**Aim of the exercise:** The answer must consist of each line below that contains the string "part".

*** Extracted records ***

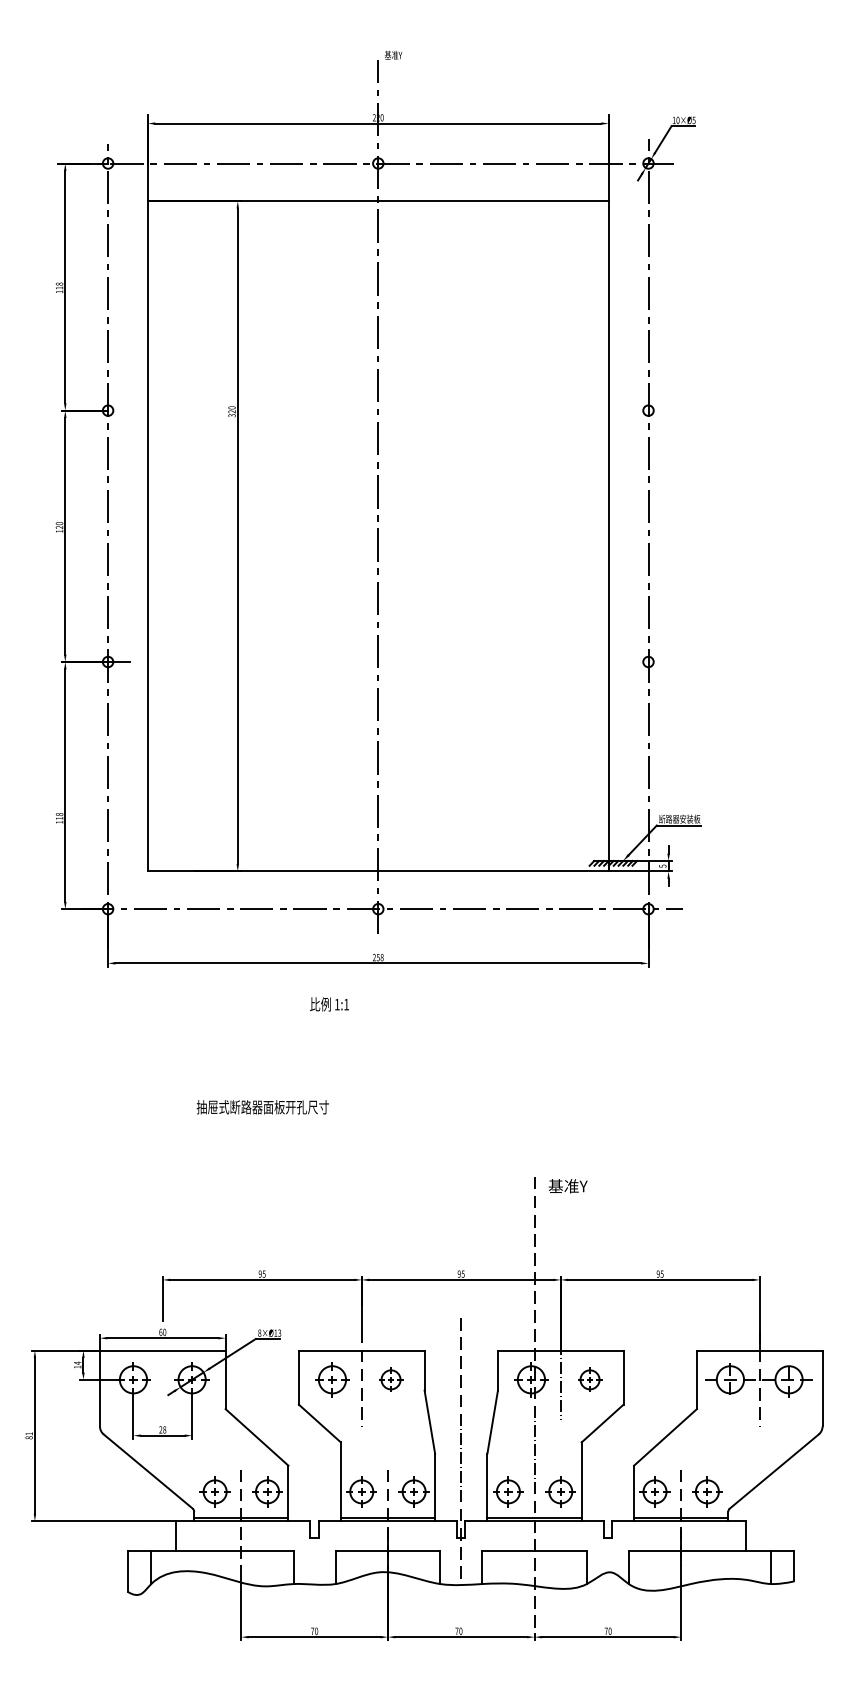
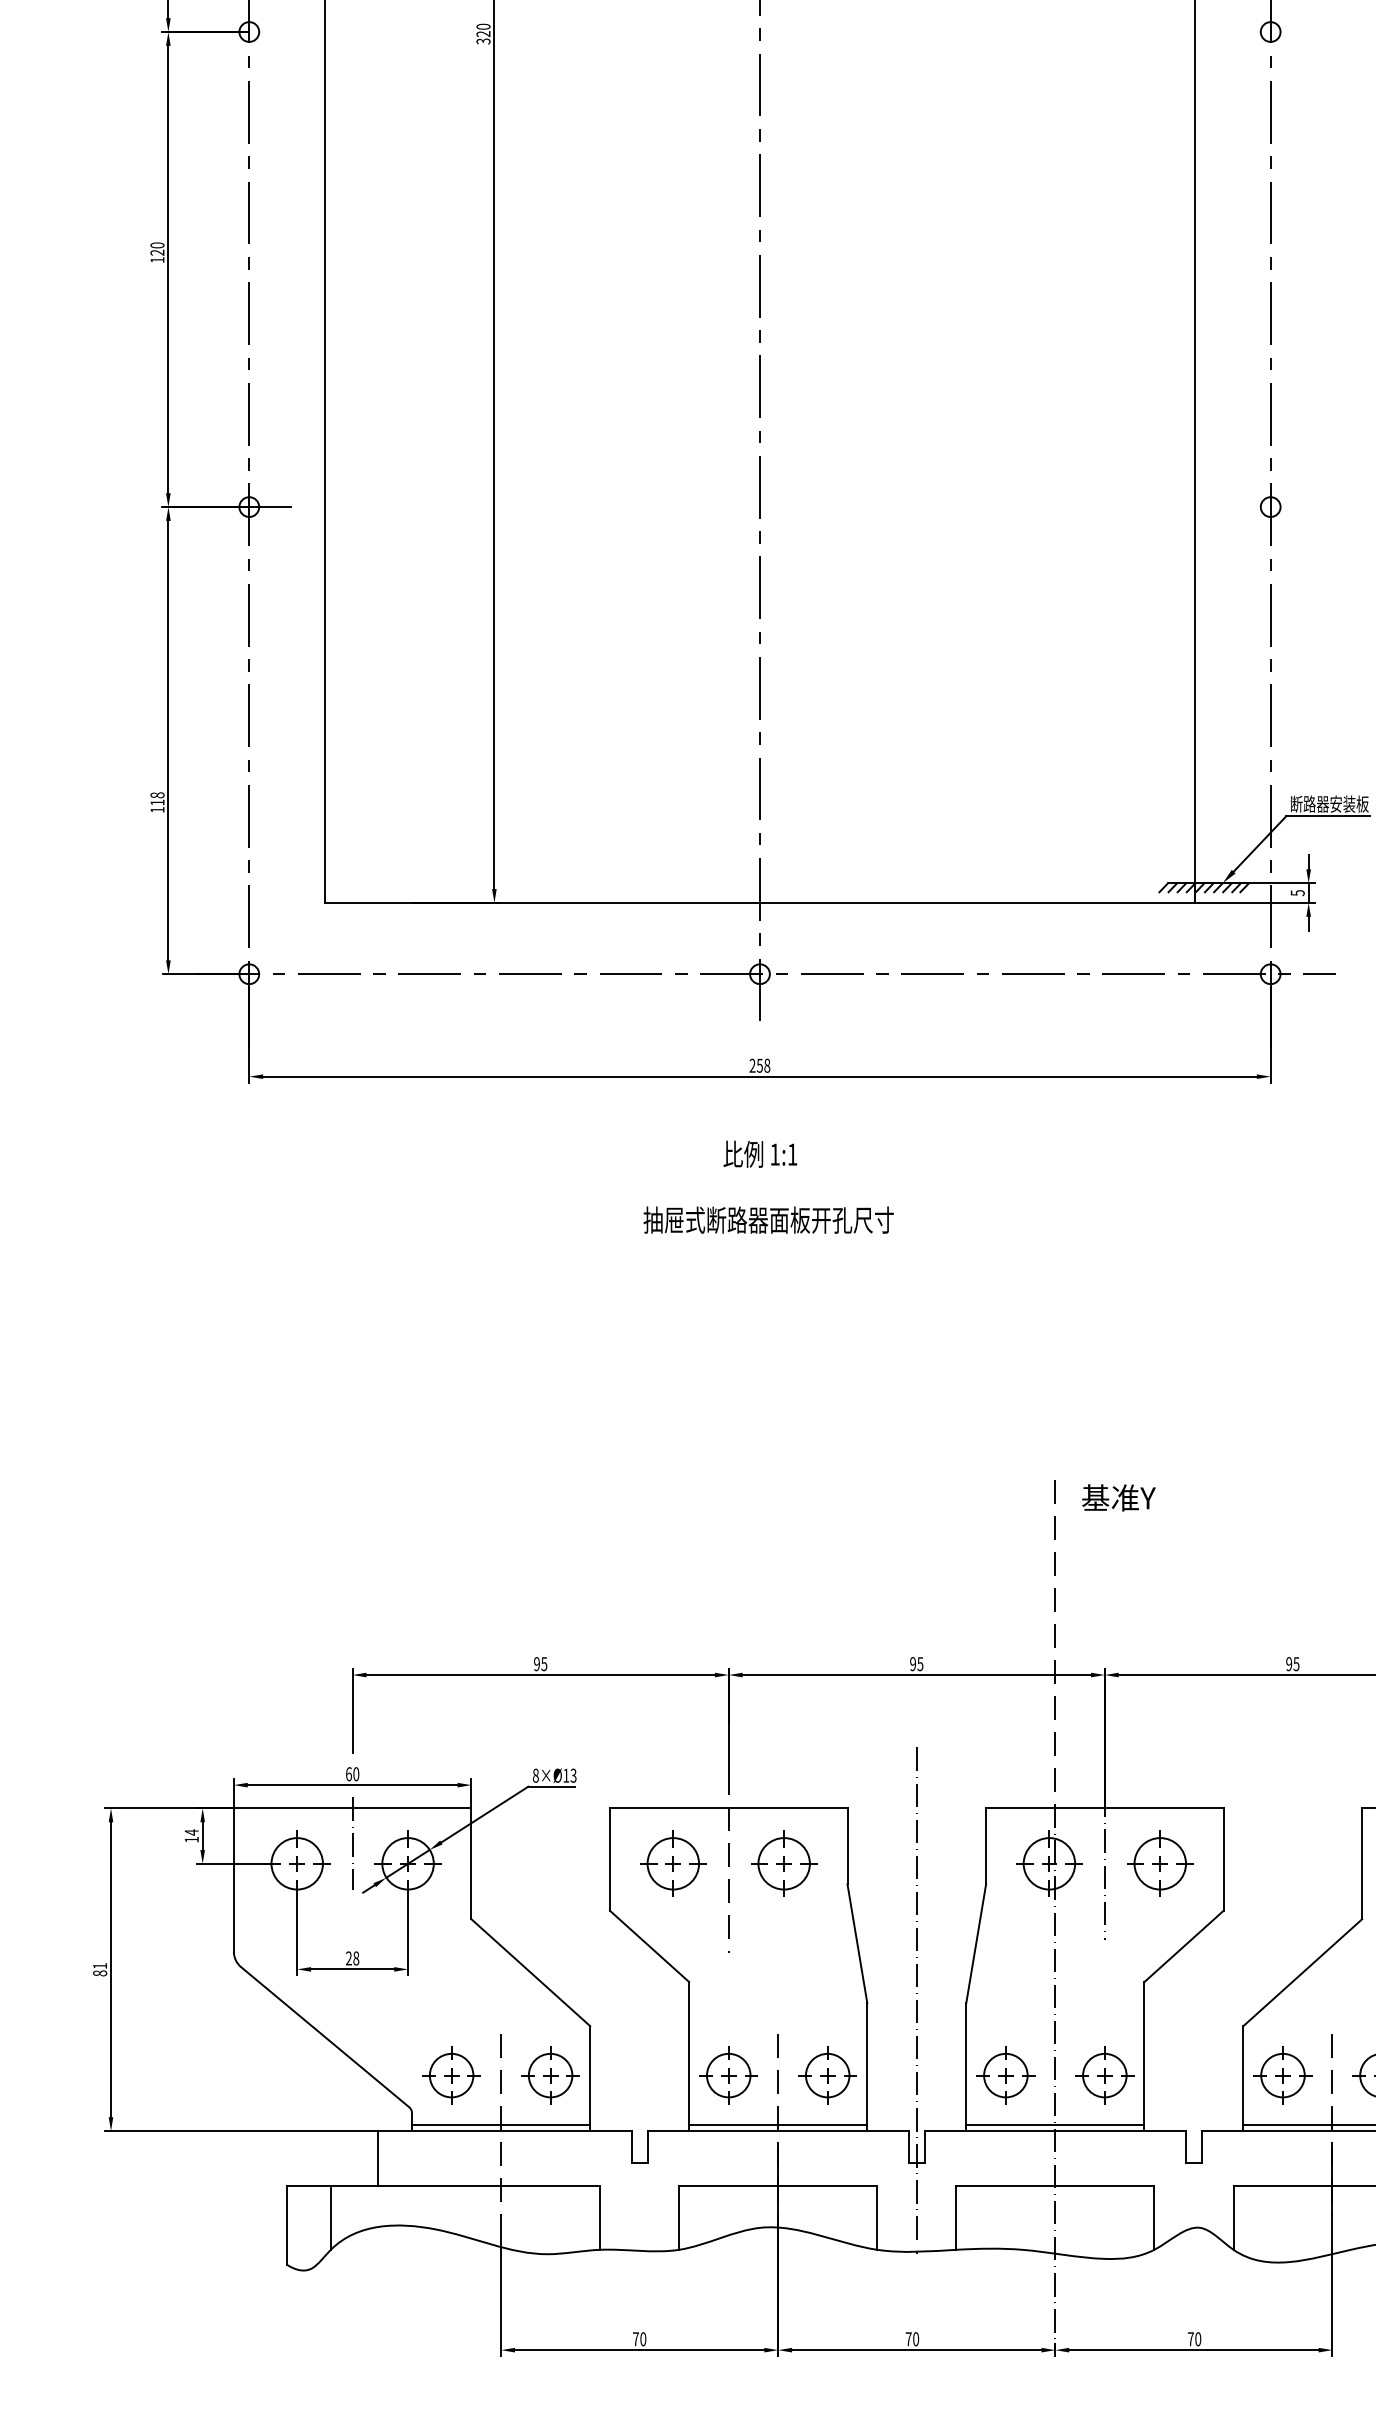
text: (329, 1004) -> (760, 1154), moved
text: (331, 1180) -> (898, 1358), moved
line: (162, 1368) -> (352, 1842), added
part: (390, 1379) -> (783, 1863), size x1.43
part: (589, 1379) -> (1159, 1863), size x1.43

*** End of Extracted records ***

**Solution below:**
part: (390, 1379) -> (783, 1863), size x1.43
part: (589, 1379) -> (1159, 1863), size x1.43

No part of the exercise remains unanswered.